![]() |
| Acuan asuransi properti berpotensi terjadi kartel. |
Komisi Pengawas Persaingan Usaha mengingatkan penyusunan tarif acuan premi asuransi properti berpotensi menjadi praktik kartel dagang jika tidak diawasi secara cermat oleh regulator.
Ketua Komisi Pengawas Persaingan Usaha (KPPU) Tajuddin Noer mengatakan kartel terjadi ketika tarif acuan dibuat berdasarkan keputusan sepihak yang disepakati oleh sesama pelaku industri asuransi.
"Jika itu yang terjadi, harus dicegah," ujarnya kepada Bisnis, Jumat (7/12).
Kartel adalah perjanjian kerja sama antara para produsen produk tertentu yang bertujuan untuk mengawasi produksi, penjualan, dan harga serta melakukan monopoli terhadap pasar komoditas atau industri tertentu.

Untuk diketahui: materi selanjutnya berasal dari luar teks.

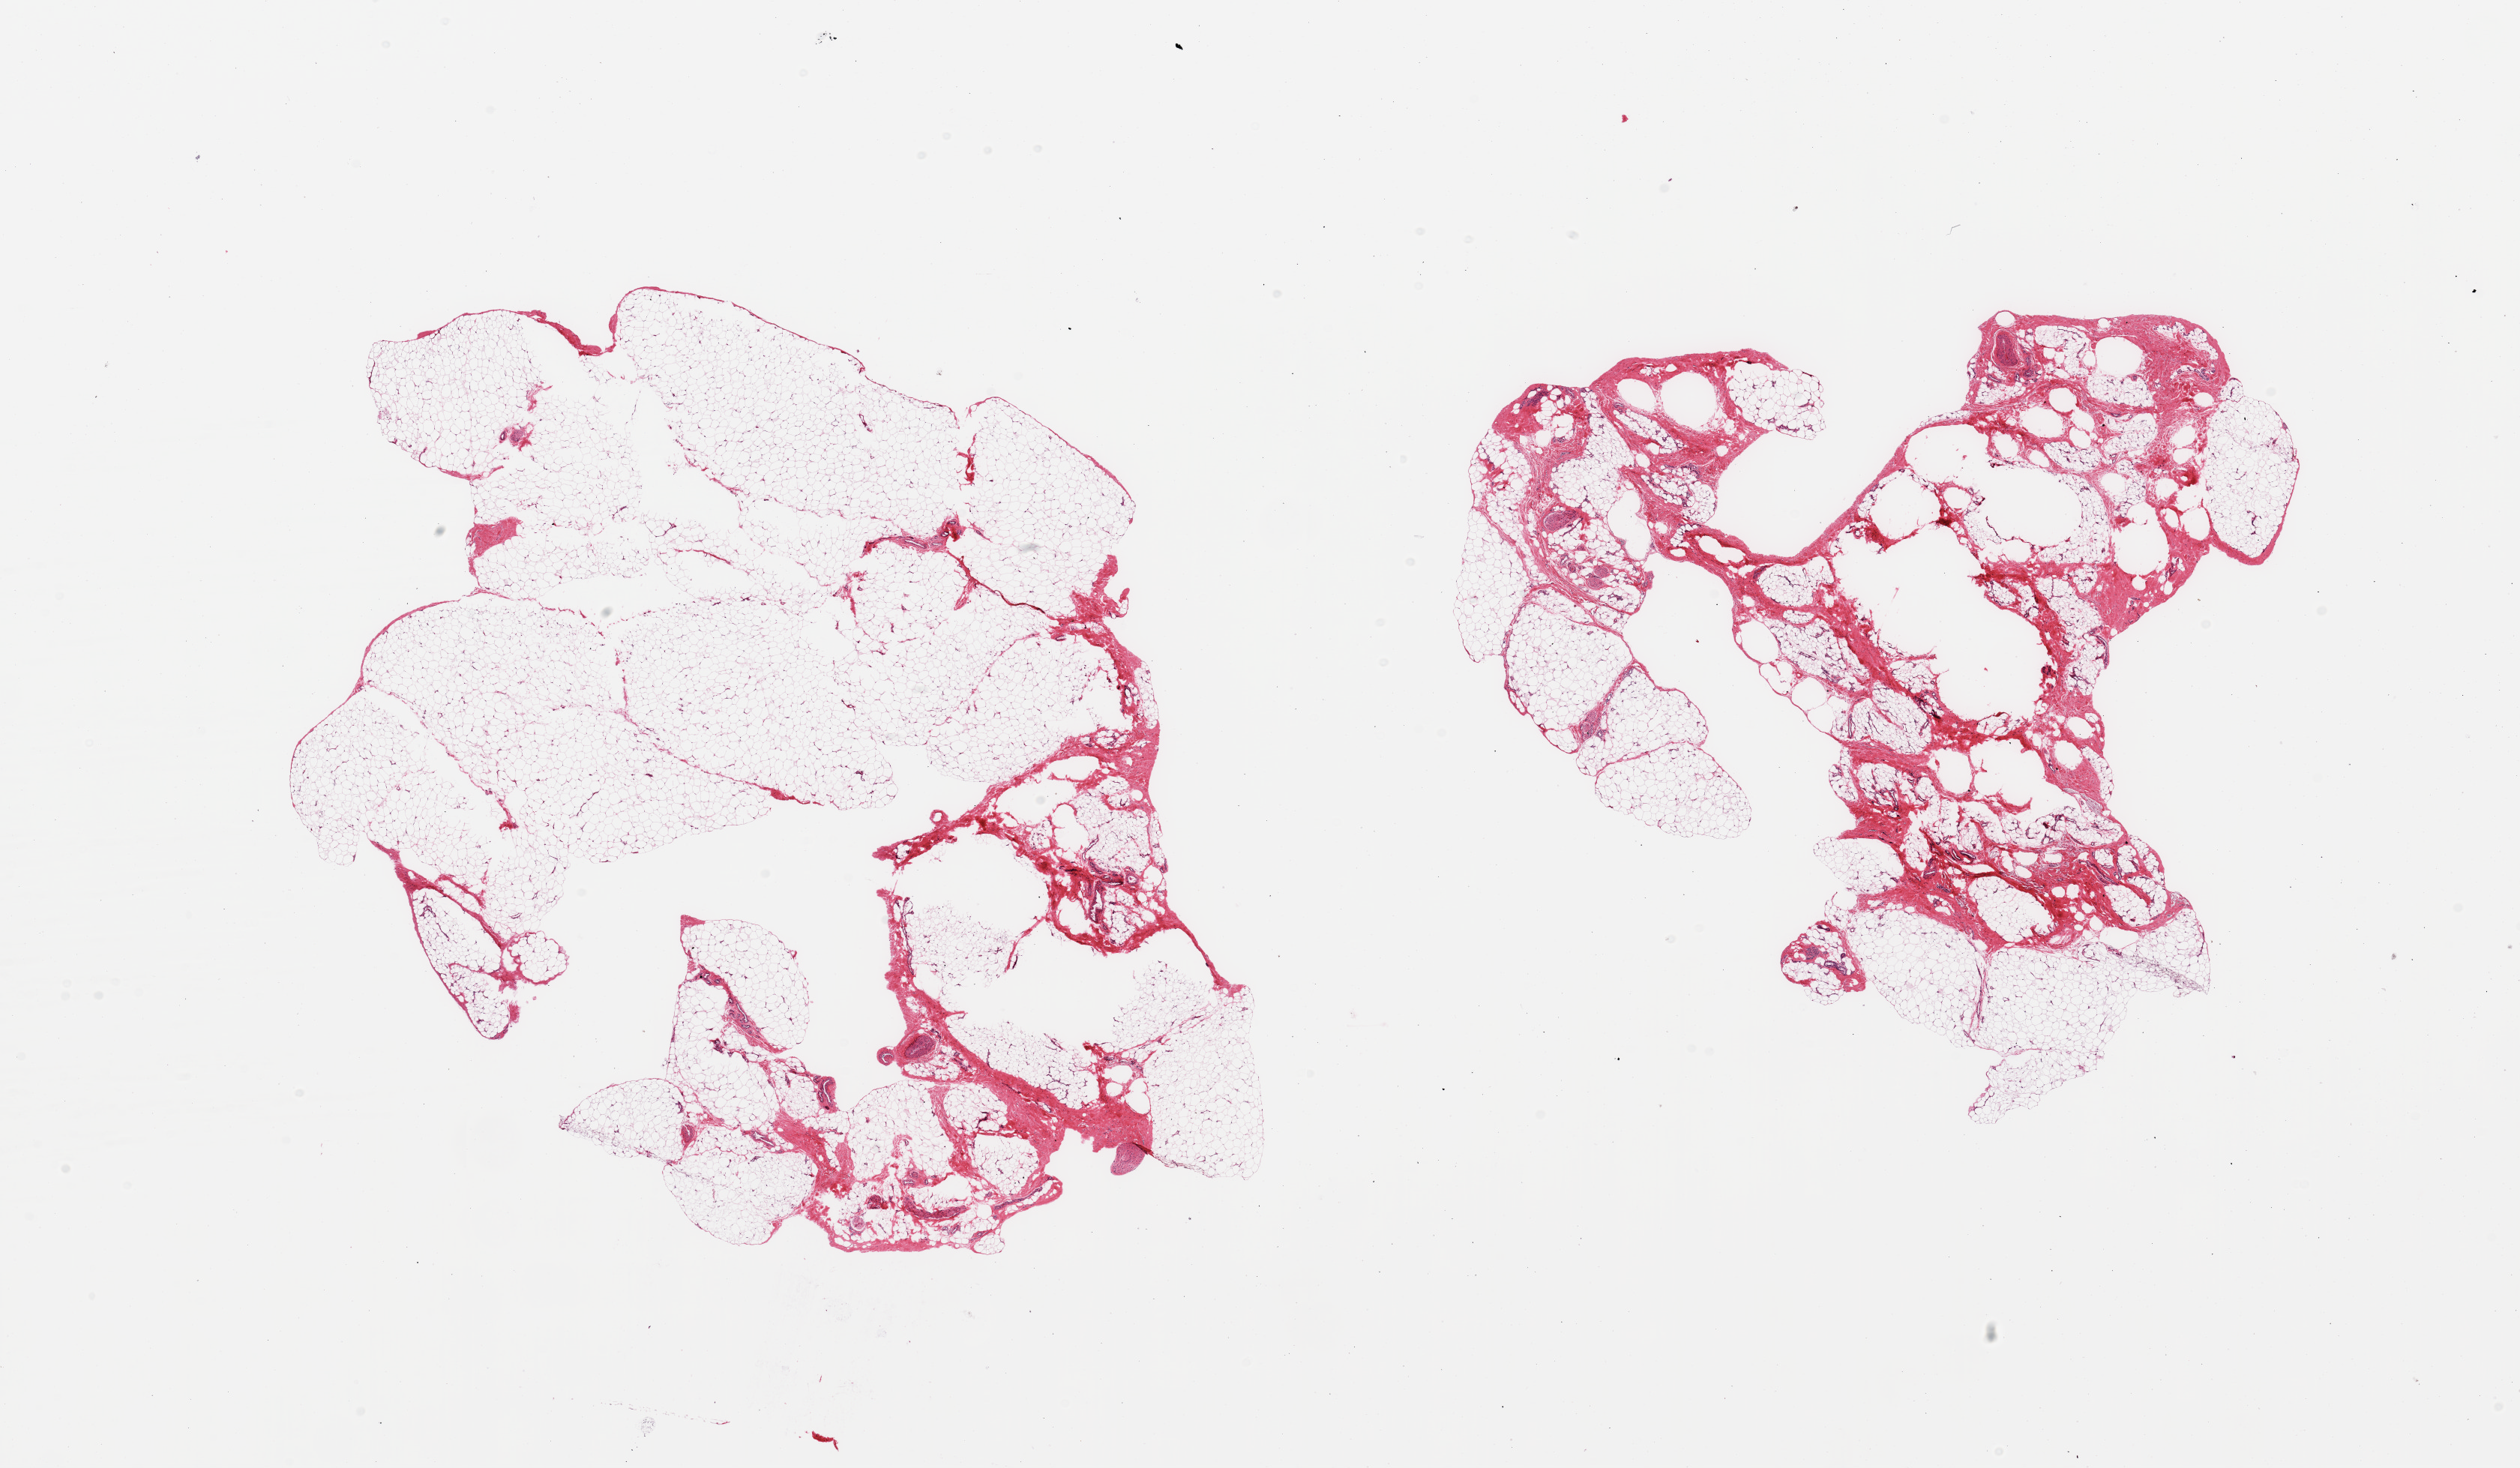
Digitized hematoxylin and eosin (H&E)-stained section — a low-resolution overview of the entire scanned area, about 26.6 x 15.5 mm, PAXgene-fixed, paraffin-embedded tissue, target tissue: adipose tissue, tissue donor sample. Donor sex: male.
Pathologist's review note for this sample: 2 pieces; 5 & 20% fibrous content.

Tajuddin mencontohkan praktik kartel dagang terjadi dalam penentuan harga semen pada saat Orde Baru. Saat itu, katanya, sejumlah perusahaan besar produsen semen berkumpul untuk menyepakati harga, lalu mengajukannya kepada pemerintah.
Dalam hal ini, pemerintah hanya ber-peran mengetok palu atas kesepakatan yang telah diambil oleh para pelaku industri semen.
Untuk menghindari kartel, Tadjudin meminta regulator berperan sentral dalam proses penyusunan tarif. Adapun, peran asosiasi hanya sebatas memberikan masukan dan data.
"Kalau asosiasi menjadi sumber aspirasi, boleh-boleh saja. Tapi jangan sampai peran regulator hanya stempel," tegasnya.
Sebelumnya KPPU menilai regulator tidak perlu menetapkan tarif acuan premi ketika kondisi pasar kondusif. Akan tetapi, jika regulator menganggap situasi pasar sudah sangat berbahaya karena terjadi banting-bantingan harga, maka penetapan tarif acuan dapat dilakukan.
Penetapan tarif acuan ini, lanjutnya, harus didasarkan pada keinginan regulator untuk menjaga industri asuransi berkembang secara sehat.
Oleh karena itu, regulator harus memastikan bahwa tarif acuan yang disusun benar-benar telah dikaji dengan saksama, bukan pesanan industri.